On depositing each of these checks issued by the United States to Production, Inc. in the bank to the account *411 of that corporation, Aaron Scolnick presented or caused to be presented a claim for money on behalf of Production, Inc. which was false and fictitious in that Production, Inc. had no valid claim against the United States for any money and the checks had been issued by mistake. Aaron Scolnick knew that each of these checks was a false and fictitious claim. He knew that as a result of the May 1, 1953 agreement Production, Inc. was no longer a prime contractor with the United States and was not entitled to receive payment from the United States of the price of any duffel bags which had been shipped to the United States. He knew that any payment to which it was entitled would be from SDPA under the subcontract, that it had already received in partial payment $10,103.22, an amount greatly in excess of $6,582.40, the total contract price of all the duffel bags which had been manufactured and shipped under the subcontract. It cannot be found that in these circumstances Aaron Scolnick had any honest belief that these checks represented payments which the corporation was entitled to receive from SDPA on its subcontract. Consequently, the United States is entitled to recover from Aaron Scolnick on Count 1, based on the August 10 check for $2,717.28, twice the amount of this check plus $2000, or a total of $7434.56, and similarly on Count 2 based on the September 10 check for $1,886.44, a total of $5,772.88.

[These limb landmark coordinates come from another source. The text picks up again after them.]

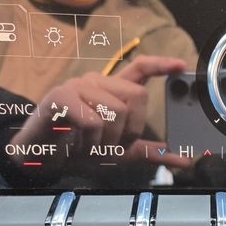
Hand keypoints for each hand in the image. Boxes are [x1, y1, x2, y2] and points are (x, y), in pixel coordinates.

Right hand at [9, 55, 190, 172]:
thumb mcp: (122, 153)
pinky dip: (91, 143)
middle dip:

On its alternative claims for money paid by mistake the United States would also be entitled to recover against Aaron Scolnick. The payments represented by these checks were clearly made by the United States as the result of a mistake of fact as to who was the prime contractor entitled to payment for the duffel bags. While the payment was made directly to Production, Inc., Aaron Scolnick by depositing these checks to the account of the corporation appropriated to the corporation and thus placed in his own control money to which he knew the corporation was not entitled. Thereafter he caused these funds in the account of the corporation to be paid out to him or for his benefit by way of reimbursement to himself of payments he had made or in satisfaction of obligations as to which he might be legally or morally liable. His contention is that all these payments were in some way obligations of the corporation. Assuming, however, that as between him and the corporation he was entitled to cause the corporation to make these payments or to reimburse him for such of these payments as he made himself out of funds belonging to the corporation, this is no justification for so applying funds which while deposited in the account of the corporation were, as he well knew, funds which did not belong to the corporation but to the United States. Hence the United States is alternatively entitled to recover on Counts 3 and 4 from Aaron Scolnick the amounts of the two checks, viz. $2,717.28 and $1,886.44.

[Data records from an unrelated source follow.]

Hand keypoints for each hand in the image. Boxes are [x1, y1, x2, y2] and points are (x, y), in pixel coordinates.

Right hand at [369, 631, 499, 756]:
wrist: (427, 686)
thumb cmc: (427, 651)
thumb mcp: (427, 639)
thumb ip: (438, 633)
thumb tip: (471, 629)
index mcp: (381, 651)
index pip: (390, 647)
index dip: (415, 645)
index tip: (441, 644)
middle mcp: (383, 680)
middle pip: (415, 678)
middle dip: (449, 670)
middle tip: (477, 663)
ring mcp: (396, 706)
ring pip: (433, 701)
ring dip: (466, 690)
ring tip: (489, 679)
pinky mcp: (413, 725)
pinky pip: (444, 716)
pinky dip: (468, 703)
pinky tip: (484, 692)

Hyman Scolnick was the father of Aaron Scolnick. There was no evidence that he had any connection with Production, Inc. or took any part in its affairs, except for his part in connection with the loan made to his son by the bank in March, 1953 which Aaron says was for the benefit of the corporation. As to the claims of the United States under § 232, there was no showing that Hyman had any part in the presentation of the false claims. He received nothing from the proceeds of the September 10 check. He did receive a payment of $1250 which came from the proceeds of the August 10 check. However, there was no evidence that Hyman had any knowledge of the transaction between the United States and Production, Inc. or that he knew that the money paid him did not come from funds rightfully belonging to the corporation.

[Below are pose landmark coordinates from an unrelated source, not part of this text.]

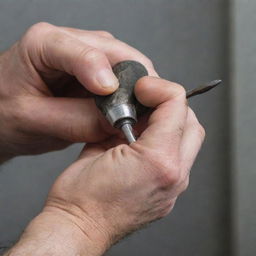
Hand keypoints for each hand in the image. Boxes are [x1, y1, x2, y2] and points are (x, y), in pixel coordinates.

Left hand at [0, 22, 156, 159]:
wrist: (3, 114)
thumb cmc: (5, 111)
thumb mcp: (33, 121)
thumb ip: (77, 121)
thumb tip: (116, 120)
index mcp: (44, 43)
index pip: (86, 54)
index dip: (108, 80)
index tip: (118, 106)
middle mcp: (71, 41)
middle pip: (118, 55)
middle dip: (133, 86)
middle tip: (135, 115)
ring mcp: (89, 55)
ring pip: (127, 67)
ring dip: (134, 92)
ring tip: (129, 116)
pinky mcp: (98, 71)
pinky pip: (124, 80)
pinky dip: (130, 97)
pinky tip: (124, 112)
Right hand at [31, 77, 202, 253]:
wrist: (80, 227)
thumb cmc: (81, 196)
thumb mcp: (96, 148)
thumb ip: (120, 126)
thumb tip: (132, 112)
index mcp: (157, 161)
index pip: (177, 106)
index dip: (159, 88)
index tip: (143, 87)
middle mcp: (173, 176)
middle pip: (190, 123)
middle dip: (171, 105)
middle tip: (148, 101)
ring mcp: (174, 187)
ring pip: (189, 140)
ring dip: (170, 122)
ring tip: (145, 120)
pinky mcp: (169, 192)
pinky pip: (179, 156)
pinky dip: (166, 141)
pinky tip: (145, 139)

Judgment will be entered for the United States against defendant Aaron Scolnick in the amount of $13,207.44. Judgment will be entered for defendant Hyman Scolnick on all counts of the complaint.


[1] All these checks bore a signature purporting to be that of Landry as well as the signature of Aaron Scolnick. Landry denied signing any of these except the one to him for $70 which he said was due him for unpaid wages. Scolnick testified that sometime in August Landry signed a number of blank checks which Scolnick used in making the various payments listed above.